Somerville Police officer harasses camera-wielding activist

Illustration: Brendan Lynch

The public’s right to video-record police officers in public places is never secure. It has to be won over and over again. Given the importance of citizen video in documenting police conduct and misconduct, it’s a right worth fighting for.

Among those who found herself on the front lines during the past year was Wenzday Jane, a well-known bicycling activist who lives in Somerville. In June 2014 Jane used her cellphone to record Somerville police officer Devin Schneider as he spoke with several teenagers in Prospect Hill Park following an assault against one of them.

While she was recording, according to the Somerville Journal, Schneider ordered her to produce identification. She refused at first, then relented after he threatened to detain her. Some time after their encounter, Schneider filed a criminal complaint, charging Jane with trespassing (the park was closed at the time) and interfering with a police officer.

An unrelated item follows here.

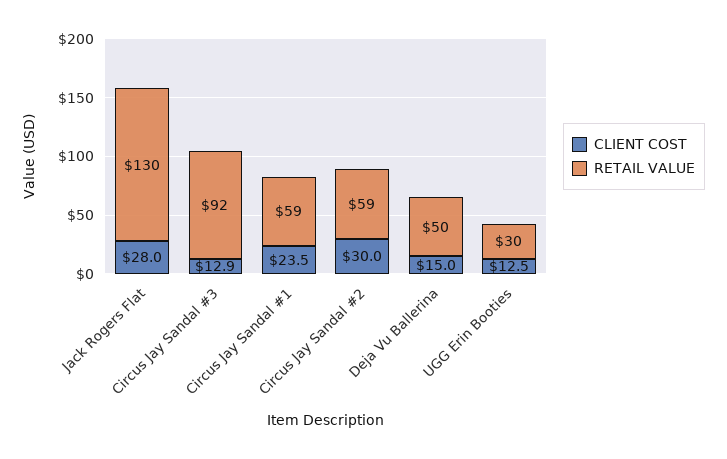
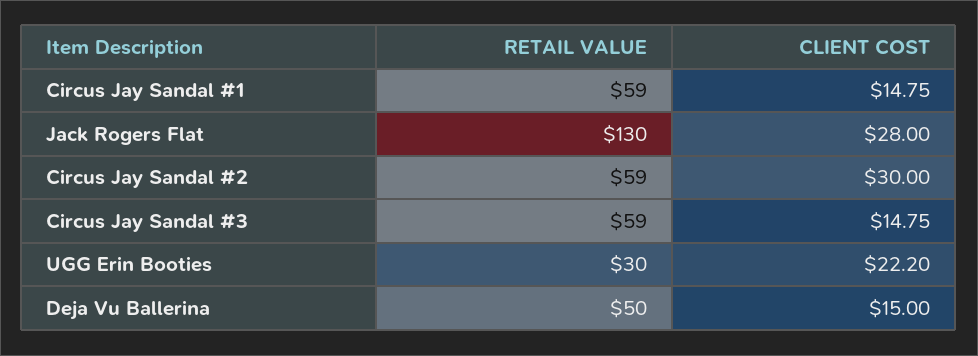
CLIENT COST, Circus Jay Sandal #3: 12.9 -> 14.75
RETAIL VALUE, Circus Jay Sandal #3: 92 -> 59
CLIENT COST, Circus Jay Sandal #1: 23.5 -> 14.75
CLIENT COST, UGG Erin Booties: 12.5 -> 22.2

Not surprisingly, a judge in Somerville District Court dismissed the charges against Jane last December. Deputy chief Paul Trant defended the prosecution, telling the Journal that Schneider charged Jane because he found her behavior distracting. “I think this is a unique case,” said Trant. “It’s not a case that anyone who videotapes police will have a criminal complaint against them.”

Jane, who was represented by the ACLU of Massachusetts, had a rather different reaction. “Luckily, I’m a white middle-aged woman with some level of confidence in myself,” she was quoted as saying. “If this was me 20 years ago, this charge may have ruined my life. I could have lost my job.”